Where do you think the portal will be?

----------


## hackerlol

Should be at the same old place it was for TBC and have the TBC one moved elsewhere, portal already exists in SW. Would bring back some nostalgia for launch day : D

----------


## MakoKun

I hope Location the Easiest wins

----------


## Buoyancy

Zangarmarsh would be pretty cool location. Would bring life to outlands :3

----------


## spydasoquick

your going back in time...makes sense to be something caverns of time related.

----------


## Dovah

^^^^^^^^^^^^^ Made in UnrealEngine and its not mine but i thought i'd share it here cause it looks awesome. (I hope its like this when WoD launches)

----------


## jocaacoj

Blasted Lands Dark Portal will turn red, than this portal will be the way to Draenor. Blizzard tell that they dont have 100% certainty but the initial idea is the Outlands portal will take place in Caverns of The time.

Sorry my bad english but its not my native language.

----------


## Jgatling09

> Blasted Lands Dark Portal will turn red, than this portal will be the way to Draenor. Blizzard tell that they dont have 100% certainty but the initial idea is the Outlands portal will take place in Caverns of The time.
> 
> Sorry my bad english but its not my native language.

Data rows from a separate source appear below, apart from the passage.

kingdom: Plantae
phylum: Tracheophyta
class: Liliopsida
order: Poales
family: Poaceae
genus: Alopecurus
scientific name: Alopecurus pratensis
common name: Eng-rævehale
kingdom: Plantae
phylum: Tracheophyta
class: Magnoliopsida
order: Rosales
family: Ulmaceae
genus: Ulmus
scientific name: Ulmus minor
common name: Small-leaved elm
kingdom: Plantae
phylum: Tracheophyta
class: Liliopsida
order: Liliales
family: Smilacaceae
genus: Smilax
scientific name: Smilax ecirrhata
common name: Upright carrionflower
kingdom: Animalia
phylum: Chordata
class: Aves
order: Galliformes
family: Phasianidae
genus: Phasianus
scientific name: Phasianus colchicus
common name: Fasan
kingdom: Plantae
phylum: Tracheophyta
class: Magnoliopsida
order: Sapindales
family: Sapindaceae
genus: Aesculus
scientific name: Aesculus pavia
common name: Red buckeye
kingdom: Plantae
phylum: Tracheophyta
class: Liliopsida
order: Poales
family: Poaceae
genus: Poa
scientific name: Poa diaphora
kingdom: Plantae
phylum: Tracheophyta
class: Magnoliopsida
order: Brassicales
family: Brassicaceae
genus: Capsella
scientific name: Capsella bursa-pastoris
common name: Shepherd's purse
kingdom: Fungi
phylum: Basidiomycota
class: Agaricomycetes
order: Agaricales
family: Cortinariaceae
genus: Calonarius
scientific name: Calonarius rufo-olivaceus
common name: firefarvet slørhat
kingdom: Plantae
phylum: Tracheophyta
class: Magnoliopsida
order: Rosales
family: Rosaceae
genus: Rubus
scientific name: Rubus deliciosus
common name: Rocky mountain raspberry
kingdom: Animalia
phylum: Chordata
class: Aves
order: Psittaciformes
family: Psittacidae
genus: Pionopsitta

I also believe it will be at Caverns of Time.

----------


## Ninjaturtle

Hope not, filling the cavern up with some much sh** tbh :>

----------


## *Phaze

I have no idea!  :Cool: 

Nice graphic Cashrock

----------


## Avcai

It would make most sense to me if it was in the badlands, though I can see caverns of time being an option as well. I hope it isn't though because yeah its getting a little crowded in there

----------